You're still signing data structures the wrong way
5 hours ago
- #cryptography
- #serialization
- #domain-separation
- The article addresses the long-standing issue of properly packaging data for cryptographic algorithms, emphasizing the need for canonical outputs and domain separation.
- It illustrates the domain separation problem with an example using protobufs, where structurally identical messages like TreeRoot and KeyRevoke can be confused, leading to security vulnerabilities such as signature forgery.
- The proposed solution in FOKS's Snowpack involves embedding random, immutable 64-bit domain separators directly into the Interface Definition Language (IDL) to prevent type confusion.
- Snowpack ensures that domain separators are unique within a project and are not included in serialization to save bytes, with type systems in languages like Go and TypeScript enforcing security by requiring these separators for cryptographic operations.

+++

TASKS ::
a) Please write out the summary on signing data structures from "You're still signing" up to and including "as signature forgery.".
b) Go on with the summary about signing data structures, starting right after its final point.

EXTRACTED MATERIAL ::

+++

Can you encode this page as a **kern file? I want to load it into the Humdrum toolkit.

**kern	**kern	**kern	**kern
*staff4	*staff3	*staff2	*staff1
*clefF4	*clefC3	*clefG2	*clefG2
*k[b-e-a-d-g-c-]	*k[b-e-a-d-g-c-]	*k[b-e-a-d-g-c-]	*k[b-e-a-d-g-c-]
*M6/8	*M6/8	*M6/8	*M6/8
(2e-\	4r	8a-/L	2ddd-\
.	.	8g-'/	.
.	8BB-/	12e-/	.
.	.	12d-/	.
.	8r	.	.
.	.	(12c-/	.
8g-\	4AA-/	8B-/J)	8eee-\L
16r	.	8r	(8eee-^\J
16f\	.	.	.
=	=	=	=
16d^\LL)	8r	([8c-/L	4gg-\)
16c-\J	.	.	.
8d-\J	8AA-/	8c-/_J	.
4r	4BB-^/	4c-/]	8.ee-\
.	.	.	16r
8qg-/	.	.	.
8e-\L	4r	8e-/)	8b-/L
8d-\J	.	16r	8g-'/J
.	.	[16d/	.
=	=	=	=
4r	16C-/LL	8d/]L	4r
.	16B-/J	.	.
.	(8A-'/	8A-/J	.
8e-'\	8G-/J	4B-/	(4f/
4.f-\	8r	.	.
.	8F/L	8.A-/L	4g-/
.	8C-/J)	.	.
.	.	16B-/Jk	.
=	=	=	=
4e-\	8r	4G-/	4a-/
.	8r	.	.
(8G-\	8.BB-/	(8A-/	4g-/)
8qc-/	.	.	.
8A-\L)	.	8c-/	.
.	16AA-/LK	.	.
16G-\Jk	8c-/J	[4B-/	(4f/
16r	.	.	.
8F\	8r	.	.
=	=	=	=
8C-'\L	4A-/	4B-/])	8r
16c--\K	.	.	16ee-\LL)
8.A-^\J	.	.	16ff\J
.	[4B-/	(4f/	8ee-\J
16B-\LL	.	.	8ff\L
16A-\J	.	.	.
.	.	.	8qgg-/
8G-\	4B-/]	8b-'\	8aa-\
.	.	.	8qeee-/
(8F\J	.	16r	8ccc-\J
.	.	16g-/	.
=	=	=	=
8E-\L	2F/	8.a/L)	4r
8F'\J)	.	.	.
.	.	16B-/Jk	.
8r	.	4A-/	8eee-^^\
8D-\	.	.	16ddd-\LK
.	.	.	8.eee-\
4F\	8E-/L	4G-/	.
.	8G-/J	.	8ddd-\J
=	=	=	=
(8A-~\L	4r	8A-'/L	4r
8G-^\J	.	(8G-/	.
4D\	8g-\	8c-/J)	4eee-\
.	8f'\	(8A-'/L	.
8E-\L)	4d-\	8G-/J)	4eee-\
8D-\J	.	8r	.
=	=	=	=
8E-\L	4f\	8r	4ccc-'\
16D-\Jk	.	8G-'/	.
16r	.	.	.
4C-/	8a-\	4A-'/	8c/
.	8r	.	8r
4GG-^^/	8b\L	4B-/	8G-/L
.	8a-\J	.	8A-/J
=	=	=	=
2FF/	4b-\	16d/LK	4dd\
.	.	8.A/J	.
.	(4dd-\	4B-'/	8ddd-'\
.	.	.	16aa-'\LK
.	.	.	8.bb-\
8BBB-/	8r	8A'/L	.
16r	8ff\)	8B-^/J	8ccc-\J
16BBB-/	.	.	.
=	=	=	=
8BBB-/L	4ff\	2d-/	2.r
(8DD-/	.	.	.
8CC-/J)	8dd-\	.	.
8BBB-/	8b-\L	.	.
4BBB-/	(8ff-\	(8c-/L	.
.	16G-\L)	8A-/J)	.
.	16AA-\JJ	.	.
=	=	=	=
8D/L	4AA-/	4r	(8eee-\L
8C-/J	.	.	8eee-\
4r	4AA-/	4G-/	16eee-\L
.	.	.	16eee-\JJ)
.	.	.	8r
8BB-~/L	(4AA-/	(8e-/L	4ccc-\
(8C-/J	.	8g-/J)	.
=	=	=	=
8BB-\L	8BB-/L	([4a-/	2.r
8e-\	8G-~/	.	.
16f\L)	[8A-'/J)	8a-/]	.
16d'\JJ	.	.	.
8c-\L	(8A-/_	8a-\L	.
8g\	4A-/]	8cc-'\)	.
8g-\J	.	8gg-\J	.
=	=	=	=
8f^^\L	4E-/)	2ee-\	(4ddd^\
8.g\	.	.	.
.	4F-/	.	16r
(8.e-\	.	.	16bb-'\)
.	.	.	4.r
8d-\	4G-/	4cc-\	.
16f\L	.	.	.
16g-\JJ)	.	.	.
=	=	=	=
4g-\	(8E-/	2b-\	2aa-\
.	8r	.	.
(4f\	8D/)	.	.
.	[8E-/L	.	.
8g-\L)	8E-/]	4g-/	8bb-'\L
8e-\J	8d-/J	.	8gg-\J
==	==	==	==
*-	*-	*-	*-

+++

OUTPUTS BY TASK ::
a)
You're still signing data structures the wrong way
5 hours ago
- #cryptography
- #serialization
- #domain-separation
- The article addresses the long-standing issue of properly packaging data for cryptographic algorithms, emphasizing the need for canonical outputs and domain separation.
- It illustrates the domain separation problem with an example using protobufs, where structurally identical messages like TreeRoot and KeyRevoke can be confused, leading to security vulnerabilities such as signature forgery.

b)
- The serialization in Snowpack uses JSON-like positional arrays for encoding, ensuring canonical outputs through Msgpack with restrictions on integer encodings and avoiding dictionary ordering issues.
- The system supports forward and backward compatibility, allowing old decoders to handle new message formats by using nil placeholders for retired or added fields.
- Snowpack also includes support for lists, options, and variants, making it versatile for various use cases, and is open-sourced on GitHub with initial support for Go and TypeScript.